Following the unsatisfactory experience with the apodizing filter I decided to try to create my own filter that would have the advantages of the apodizing filter without the disadvantages. The first step was to analyze the old linear and new apodizing filters.
I started out looking for software that can analyze filters, but did not find anything besides the software that Ayre also uses (QEDesign2000). That seems to be able to load filter coefficients, but the file format is not documented (there are no docs at all) and the company did not respond to my question about it. So I decided to write something myself that can both analyze and generate filters.
Let’s first take a look at the impulse response of the filters, as John Atkinson also did in his review of the 808.2.
|Linear Impulse Response||Apodizing Impulse Response|
The difference is pretty clear: the new filter does not have a pre-echo, but has a much bigger post-echo. This is supposed to be one of the main advantages. Pre-echos are not natural (there is nothing that ‘announces’ a sound), post-echos are natural (reverberation). The bigger post-echo should be no problem because the cycles are lower than the impulse and the masking effect of the ear will hide them.
Now let’s take a look at the amplitude and phase response of the filters:
(Amplitude scale from -144dB to +144dB. Phase scale is normalized per frequency from -0.5 to +0.5 cycle)
Meridian is using the term ‘apodizing’ to indicate the removal of the pre-echo (which resides at the nyquist frequency of 22.05kHz) and side-effects caused by brick-wall filters from the original recording. Apodizing itself means a gradual falloff, and is the way the above is accomplished: we see that the amplitude gradually decreases to -100dB from 20kHz to 22kHz.
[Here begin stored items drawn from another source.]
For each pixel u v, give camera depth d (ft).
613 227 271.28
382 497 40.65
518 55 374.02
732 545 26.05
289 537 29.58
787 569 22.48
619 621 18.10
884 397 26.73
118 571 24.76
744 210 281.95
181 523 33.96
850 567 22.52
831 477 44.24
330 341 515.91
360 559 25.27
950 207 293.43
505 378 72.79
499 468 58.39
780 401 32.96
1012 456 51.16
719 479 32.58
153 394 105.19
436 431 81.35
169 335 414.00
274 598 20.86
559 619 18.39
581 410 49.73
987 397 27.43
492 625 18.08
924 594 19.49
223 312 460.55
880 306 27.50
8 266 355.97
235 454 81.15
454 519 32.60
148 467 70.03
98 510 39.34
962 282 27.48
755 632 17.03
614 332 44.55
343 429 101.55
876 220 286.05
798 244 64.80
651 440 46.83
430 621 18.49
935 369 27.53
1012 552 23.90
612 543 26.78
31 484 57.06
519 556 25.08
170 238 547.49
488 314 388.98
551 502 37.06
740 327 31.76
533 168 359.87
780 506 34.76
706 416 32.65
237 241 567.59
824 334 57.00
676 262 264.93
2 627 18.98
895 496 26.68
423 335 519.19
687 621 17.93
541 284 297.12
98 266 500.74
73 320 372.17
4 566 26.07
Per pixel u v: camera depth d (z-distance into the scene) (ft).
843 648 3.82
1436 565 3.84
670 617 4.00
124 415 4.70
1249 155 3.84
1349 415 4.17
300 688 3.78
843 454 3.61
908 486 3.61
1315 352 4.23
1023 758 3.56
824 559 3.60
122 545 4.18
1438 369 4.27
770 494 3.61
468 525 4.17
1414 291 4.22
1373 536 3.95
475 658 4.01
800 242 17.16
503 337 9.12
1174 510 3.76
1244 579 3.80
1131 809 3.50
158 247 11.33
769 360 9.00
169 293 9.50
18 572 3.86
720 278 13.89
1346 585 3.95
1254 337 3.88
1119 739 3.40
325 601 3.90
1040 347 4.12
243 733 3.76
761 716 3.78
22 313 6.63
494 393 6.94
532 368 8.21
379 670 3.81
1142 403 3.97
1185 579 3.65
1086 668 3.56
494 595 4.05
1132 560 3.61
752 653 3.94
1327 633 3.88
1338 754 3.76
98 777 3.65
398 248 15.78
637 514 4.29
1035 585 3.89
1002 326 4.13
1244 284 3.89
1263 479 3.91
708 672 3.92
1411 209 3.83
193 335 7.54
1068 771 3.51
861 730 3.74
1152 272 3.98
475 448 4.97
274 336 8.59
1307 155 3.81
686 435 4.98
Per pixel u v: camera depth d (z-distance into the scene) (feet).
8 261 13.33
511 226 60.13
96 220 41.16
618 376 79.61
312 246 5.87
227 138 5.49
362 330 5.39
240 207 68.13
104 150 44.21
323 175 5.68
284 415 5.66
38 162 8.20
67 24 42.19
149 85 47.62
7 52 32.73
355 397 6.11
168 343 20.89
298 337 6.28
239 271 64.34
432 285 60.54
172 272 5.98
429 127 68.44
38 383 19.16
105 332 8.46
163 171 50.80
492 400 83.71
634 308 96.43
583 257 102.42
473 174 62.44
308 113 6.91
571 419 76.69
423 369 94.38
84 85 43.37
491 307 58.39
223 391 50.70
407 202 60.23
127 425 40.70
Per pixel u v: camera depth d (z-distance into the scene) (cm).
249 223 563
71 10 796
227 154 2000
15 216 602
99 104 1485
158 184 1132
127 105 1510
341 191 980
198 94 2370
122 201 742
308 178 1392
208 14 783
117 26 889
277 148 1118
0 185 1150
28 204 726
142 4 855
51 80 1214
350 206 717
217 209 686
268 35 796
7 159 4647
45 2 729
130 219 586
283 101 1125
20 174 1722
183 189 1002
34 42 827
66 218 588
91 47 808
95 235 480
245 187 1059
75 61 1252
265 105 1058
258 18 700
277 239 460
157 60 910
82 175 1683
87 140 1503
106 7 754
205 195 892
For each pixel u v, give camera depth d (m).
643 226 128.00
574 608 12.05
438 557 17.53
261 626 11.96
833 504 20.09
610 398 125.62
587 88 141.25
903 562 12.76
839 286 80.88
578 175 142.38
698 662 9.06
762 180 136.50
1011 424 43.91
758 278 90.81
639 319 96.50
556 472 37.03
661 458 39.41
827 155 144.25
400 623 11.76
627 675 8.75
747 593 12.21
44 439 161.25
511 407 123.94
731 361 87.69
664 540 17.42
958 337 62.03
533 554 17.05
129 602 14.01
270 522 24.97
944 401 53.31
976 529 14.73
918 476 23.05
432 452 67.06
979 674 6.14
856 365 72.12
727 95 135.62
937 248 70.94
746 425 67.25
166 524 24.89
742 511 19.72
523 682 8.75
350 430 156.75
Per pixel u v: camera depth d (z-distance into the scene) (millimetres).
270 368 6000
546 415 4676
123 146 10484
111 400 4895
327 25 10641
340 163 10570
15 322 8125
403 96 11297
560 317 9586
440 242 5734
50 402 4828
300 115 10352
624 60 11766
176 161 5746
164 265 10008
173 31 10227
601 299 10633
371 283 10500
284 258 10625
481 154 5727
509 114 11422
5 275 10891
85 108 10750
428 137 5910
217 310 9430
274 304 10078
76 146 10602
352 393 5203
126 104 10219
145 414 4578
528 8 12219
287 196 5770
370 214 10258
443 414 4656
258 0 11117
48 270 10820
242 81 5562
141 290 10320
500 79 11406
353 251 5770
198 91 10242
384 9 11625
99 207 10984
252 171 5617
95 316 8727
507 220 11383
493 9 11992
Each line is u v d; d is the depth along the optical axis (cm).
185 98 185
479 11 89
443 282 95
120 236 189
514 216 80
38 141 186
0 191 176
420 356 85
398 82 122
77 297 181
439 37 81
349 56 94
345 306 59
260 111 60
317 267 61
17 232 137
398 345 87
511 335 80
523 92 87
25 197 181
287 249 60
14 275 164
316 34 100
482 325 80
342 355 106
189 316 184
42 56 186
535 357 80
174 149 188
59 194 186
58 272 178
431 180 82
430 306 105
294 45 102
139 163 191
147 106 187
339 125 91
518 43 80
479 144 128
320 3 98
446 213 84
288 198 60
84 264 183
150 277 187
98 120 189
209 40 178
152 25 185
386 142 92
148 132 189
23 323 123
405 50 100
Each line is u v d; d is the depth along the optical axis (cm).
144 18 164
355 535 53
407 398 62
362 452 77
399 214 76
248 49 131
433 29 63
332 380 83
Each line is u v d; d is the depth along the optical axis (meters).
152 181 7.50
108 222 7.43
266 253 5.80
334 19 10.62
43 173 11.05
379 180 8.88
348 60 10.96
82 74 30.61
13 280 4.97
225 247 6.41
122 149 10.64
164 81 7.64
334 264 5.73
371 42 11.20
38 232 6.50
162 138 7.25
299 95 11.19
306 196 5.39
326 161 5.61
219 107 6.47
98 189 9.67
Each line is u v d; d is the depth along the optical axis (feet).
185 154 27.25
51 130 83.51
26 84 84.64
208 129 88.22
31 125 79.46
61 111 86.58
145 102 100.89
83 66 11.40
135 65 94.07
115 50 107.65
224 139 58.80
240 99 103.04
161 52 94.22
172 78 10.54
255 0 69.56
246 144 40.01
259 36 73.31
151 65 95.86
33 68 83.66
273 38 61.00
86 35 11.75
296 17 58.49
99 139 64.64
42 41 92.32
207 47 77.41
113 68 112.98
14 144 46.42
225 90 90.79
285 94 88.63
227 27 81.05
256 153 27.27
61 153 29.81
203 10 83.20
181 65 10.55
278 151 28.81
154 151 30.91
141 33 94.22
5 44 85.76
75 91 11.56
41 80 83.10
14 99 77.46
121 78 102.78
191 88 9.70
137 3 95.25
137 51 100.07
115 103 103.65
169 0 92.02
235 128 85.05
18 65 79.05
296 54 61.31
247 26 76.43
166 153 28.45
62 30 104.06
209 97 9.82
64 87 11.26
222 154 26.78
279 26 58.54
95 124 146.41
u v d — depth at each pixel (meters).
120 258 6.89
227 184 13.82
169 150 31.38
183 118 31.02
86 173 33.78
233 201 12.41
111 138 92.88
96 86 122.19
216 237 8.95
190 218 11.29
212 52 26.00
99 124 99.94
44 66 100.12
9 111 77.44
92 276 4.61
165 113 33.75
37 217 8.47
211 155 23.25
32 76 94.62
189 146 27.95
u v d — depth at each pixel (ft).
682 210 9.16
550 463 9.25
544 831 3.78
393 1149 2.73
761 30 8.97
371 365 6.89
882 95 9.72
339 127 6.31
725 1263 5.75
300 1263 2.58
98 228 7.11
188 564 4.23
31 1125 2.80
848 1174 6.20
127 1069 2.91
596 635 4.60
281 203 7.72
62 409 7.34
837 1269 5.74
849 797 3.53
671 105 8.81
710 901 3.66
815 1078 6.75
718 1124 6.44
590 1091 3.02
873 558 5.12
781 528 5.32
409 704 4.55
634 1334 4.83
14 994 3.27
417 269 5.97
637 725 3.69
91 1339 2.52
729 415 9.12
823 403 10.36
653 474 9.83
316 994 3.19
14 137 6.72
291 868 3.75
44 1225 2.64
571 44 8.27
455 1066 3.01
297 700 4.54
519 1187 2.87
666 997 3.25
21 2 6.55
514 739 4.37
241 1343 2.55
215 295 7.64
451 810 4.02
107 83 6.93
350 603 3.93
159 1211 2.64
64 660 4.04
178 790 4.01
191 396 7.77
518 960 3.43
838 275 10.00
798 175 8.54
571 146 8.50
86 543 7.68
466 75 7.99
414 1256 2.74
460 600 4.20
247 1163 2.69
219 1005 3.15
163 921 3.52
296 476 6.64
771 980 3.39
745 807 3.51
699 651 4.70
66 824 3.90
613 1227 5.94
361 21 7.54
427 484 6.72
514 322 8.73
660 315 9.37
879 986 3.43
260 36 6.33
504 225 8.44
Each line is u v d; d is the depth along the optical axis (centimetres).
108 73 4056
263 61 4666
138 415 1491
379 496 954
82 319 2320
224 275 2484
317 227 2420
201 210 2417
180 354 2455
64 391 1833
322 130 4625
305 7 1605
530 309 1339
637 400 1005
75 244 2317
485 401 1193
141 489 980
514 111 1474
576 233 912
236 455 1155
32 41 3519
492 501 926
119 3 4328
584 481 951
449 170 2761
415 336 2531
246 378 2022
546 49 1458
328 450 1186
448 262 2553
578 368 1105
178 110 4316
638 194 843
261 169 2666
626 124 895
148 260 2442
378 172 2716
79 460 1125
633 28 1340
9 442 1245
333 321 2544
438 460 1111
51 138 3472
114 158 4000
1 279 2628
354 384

But now comes the interesting part: also the old linear filters has this apodizing falloff! Apodizing is thus not the discriminating feature of the new filter!
The difference between the old and new filters is clearly not in the amplitude response, but in the phase behavior: the old filter is linear to 22kHz, but the new filter has a gradually increasing phase shift that increases with the frequency. This is caused by the minimal phase behavior of the filter. Although the resolution of the picture is not high enough to see, the phase shift starts already from the lowest frequency and increases more as the frequency goes up (logarithmic).
So the absence of the pre-echo comes at the cost of an increasing phase shift across the entire frequency range. People may argue that the shift is only small, and this may be good enough for normal audio applications, but for high-end it seems a serious issue. For one the human brain uses phase information of frequencies up to 3kHz for spacial localization. The inner ear itself has an amplification around 3kHz, which makes the ear most sensitive in the 2 to 5 kHz range (for human speech). And the most important one, instruments and voices are not just limited to a single frequency, they operate on a range. For instance drums even operate on the entire range from low to high. Every frequency component of the sound will get a different shift in time with this filter, it is like smearing the sound over the frequency range, with lows first and highs last. This might also explain why the lows are more pronounced.
On the HitchHikers forum it is mentioned countless times that there is (must be?) a special sauce in the Meridian filter. However, from this analysis there is no indication that this is the case. The old linear filter is just an equiripple lowpass filter, and the new apodizing filter is a minimal phase version of this linear filter. With a bit of Googling you can find a mathlab script to convert a linear filter into a minimal phase filter.